◆ Aim of the task: Copy every line of the records below verbatim, in the same order and with the same line breaks.

◆ Dataset entries:

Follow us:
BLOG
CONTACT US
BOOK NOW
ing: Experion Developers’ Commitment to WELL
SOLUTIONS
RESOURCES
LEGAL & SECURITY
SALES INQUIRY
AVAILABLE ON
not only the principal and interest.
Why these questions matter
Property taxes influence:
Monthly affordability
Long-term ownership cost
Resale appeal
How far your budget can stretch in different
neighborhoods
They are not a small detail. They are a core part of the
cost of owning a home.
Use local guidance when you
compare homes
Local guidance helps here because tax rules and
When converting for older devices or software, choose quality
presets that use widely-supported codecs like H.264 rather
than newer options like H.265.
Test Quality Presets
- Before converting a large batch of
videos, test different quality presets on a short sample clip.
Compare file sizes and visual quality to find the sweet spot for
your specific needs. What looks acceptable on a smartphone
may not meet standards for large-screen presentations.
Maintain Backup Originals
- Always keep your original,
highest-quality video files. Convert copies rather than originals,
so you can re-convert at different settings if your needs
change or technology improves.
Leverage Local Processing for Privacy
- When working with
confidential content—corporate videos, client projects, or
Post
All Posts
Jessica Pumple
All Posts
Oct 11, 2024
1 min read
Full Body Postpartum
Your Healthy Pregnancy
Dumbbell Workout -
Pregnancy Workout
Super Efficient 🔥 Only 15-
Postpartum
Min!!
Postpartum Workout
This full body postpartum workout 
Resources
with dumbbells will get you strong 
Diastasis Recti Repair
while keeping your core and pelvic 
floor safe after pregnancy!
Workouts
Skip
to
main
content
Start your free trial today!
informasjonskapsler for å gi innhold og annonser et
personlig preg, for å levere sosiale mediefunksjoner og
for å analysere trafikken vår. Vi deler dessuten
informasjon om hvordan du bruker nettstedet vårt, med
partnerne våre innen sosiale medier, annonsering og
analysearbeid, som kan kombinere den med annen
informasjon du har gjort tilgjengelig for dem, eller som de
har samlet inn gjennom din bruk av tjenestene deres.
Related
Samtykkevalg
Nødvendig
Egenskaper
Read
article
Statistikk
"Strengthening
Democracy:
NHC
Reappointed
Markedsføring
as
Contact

◆ Your solution:
Follow us:
BLOG
CONTACT US
BOOK NOW
ing: Experion Developers’ Commitment to WELL
SOLUTIONS
RESOURCES
LEGAL & SECURITY
SALES INQUIRY
AVAILABLE ON
not only the principal and interest.
Why these questions matter
Property taxes influence:
Monthly affordability
Long-term ownership cost
Resale appeal
How far your budget can stretch in different
neighborhoods
They are not a small detail. They are a core part of the
cost of owning a home.
Use local guidance when you
compare homes
Local guidance helps here because tax rules and
When converting for older devices or software, choose quality
presets that use widely-supported codecs like H.264 rather
than newer options like H.265.
Test Quality Presets
- Before converting a large batch of
videos, test different quality presets on a short sample clip.
Compare file sizes and visual quality to find the sweet spot for
your specific needs. What looks acceptable on a smartphone
may not meet standards for large-screen presentations.
Maintain Backup Originals
- Always keep your original,
highest-quality video files. Convert copies rather than originals,
so you can re-convert at different settings if your needs
change or technology improves.
Leverage Local Processing for Privacy
- When working with
confidential content—corporate videos, client projects, or
Post
All Posts
Jessica Pumple
All Posts
Oct 11, 2024
1 min read
Full Body Postpartum
Your Healthy Pregnancy
Dumbbell Workout -
Pregnancy Workout
Super Efficient 🔥 Only 15-
Postpartum
Min!!
Postpartum Workout
This full body postpartum workout 
Resources
with dumbbells will get you strong 
Diastasis Recti Repair
while keeping your core and pelvic 
floor safe after pregnancy!
Workouts
Skip
to
main
content
Start your free trial today!
informasjonskapsler for å gi innhold og annonser et
personlig preg, for å levere sosiale mediefunksjoner og
for å analysere trafikken vår. Vi deler dessuten
informasjon om hvordan du bruker nettstedet vårt, med
partnerne våre innen sosiale medier, annonsering og
analysearbeid, som kan kombinere den med annen
informasjon du har gjort tilgjengelig for dem, eller som de
har samlet inn gjennom din bruk av tjenestene deres.
Related
Samtykkevalg
Nødvendig
Egenskaper
Read
article
Statistikk
"Strengthening
Democracy:
NHC
Reappointed
Markedsføring
as
Contact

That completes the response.